Il labirinto di Putin inizia e finisce con l’omicidio del dissidente russo Alexander Litvinenko nel novembre 2006. Steve LeVine ci riporta al 1999, quando ci furono una serie di bizzarre morti di giornalisti, dissidenti e altri, ciascuna più incredibile dell’altra. Un assassinio in un ascensore. Un massacro in un musical. Una sparatoria per strada. Queste strane morti diventano una lente attraverso la quale iniziamo a vedere il prendere forma di una nuova Russia.
«È con questa Russia che dovremo trattare nei prossimi anni, e Il labirinto di Putin è una storia vera di morte che si legge tutta d’un fiato e il racconto definitivo del risveglio di questo gigante.»
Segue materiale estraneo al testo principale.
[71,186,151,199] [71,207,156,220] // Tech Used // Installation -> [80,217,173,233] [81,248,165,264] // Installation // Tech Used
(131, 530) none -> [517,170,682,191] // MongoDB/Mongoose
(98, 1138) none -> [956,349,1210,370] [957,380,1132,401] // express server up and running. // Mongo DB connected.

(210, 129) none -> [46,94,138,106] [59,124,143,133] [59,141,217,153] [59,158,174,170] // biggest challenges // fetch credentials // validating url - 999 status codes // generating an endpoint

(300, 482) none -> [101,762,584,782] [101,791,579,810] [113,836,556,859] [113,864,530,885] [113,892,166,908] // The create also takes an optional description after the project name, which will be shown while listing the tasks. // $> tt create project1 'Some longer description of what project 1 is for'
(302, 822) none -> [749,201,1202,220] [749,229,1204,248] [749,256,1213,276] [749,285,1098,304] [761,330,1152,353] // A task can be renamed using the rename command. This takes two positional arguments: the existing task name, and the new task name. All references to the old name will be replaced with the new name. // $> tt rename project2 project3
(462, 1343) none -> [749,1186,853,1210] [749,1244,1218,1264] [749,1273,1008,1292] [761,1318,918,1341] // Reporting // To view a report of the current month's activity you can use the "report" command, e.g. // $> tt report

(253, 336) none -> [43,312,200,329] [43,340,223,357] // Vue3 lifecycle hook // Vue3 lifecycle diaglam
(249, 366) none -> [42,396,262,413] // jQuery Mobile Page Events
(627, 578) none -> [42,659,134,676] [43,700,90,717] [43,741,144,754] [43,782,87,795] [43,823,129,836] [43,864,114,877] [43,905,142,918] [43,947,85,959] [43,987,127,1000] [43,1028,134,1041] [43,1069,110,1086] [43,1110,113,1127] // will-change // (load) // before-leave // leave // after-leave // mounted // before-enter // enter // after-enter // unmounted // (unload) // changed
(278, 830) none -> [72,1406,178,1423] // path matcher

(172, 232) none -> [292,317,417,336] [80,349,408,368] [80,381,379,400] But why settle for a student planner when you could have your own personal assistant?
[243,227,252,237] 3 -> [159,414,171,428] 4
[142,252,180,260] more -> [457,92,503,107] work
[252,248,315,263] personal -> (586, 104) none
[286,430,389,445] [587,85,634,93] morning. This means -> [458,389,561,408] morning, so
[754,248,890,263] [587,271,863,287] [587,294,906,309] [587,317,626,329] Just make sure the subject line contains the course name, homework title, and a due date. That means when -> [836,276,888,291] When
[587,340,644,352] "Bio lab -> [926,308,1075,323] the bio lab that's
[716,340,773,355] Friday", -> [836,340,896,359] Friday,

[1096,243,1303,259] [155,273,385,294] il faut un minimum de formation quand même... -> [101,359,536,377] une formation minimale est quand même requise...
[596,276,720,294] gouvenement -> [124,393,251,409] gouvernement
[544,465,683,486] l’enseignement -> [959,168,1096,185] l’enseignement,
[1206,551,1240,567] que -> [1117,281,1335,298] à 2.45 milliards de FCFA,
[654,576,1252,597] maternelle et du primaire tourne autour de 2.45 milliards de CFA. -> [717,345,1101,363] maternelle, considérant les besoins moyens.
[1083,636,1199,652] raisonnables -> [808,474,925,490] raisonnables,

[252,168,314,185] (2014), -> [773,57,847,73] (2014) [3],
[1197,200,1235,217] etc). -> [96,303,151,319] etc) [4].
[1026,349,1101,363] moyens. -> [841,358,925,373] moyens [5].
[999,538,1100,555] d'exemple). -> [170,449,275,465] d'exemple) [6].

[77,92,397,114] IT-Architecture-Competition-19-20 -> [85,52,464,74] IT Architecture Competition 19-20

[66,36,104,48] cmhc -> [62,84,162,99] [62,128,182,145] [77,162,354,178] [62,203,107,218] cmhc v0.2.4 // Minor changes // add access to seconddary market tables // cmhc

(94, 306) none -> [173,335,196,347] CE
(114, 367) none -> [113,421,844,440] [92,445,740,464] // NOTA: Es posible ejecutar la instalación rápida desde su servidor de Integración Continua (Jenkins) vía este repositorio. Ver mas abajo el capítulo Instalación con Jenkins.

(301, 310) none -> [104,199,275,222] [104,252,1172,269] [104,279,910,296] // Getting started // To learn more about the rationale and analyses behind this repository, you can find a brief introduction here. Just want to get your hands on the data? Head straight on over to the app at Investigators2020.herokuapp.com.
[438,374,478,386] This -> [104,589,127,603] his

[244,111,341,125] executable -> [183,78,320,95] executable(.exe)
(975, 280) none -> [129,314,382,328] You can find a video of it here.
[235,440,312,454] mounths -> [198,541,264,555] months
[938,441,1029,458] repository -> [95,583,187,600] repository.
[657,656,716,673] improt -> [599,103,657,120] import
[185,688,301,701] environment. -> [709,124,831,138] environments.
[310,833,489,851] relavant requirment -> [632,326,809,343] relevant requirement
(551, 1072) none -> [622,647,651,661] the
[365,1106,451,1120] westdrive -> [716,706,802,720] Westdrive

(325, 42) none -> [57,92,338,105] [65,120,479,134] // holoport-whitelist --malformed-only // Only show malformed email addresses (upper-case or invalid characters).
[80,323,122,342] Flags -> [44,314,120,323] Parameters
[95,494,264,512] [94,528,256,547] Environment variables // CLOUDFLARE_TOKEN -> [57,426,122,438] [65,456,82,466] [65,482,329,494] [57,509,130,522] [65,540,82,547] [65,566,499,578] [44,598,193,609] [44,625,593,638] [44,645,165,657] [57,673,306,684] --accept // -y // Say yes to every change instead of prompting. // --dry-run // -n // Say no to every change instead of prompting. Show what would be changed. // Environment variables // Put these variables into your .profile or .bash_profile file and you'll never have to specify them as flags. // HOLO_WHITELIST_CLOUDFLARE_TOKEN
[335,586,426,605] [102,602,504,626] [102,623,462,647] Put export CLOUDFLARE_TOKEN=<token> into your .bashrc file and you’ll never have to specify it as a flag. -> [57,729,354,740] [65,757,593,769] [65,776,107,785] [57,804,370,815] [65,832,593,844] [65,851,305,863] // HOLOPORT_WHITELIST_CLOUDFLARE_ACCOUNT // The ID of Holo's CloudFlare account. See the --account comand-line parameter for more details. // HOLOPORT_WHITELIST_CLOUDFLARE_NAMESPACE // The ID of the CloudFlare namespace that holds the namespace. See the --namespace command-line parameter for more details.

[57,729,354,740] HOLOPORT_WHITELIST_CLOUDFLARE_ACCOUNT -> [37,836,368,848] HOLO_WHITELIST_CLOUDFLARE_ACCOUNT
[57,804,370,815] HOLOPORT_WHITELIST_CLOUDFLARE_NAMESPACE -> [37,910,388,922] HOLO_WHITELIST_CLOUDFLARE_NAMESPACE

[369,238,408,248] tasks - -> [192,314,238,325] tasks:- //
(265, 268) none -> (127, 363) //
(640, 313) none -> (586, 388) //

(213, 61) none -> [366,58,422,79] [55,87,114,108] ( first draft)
Businessweek, settimanale di economia
«Per Steve LeVine l’approccio brutale di Mosca al mondo esterno non è cambiato negli anni. Il Cremlino vuole trattare oggi con l’Europa come trattava i paesi satellite al tempo dell’impero sovietico. Ma c’è un punto debole: il mercato energetico, come dimostra la crisi della Borsa russa.»
Amy Rosenthal, giornalista e scrittore
Steve LeVine è stato corrispondente dall’estero occupandosi del Caucaso e dell’Asia centrale dal 1992 al 2003. Dagli uffici di Almata, Baku, Tashkent e Tbilisi, ha seguito le vicende dell’area per Newsweek, Financial Times, Washington Post, New York Times, e infine per il Wall Street Journal. In precedenza è stato corrispondente dal Pakistan e dall’Afghanistan per il Newsweek dal 1988 al 1991, e dal 1985 al 1988 ha scritto per il Newsday dalle Filippine. Ha conseguito un master in giornalismo alla Columbia University.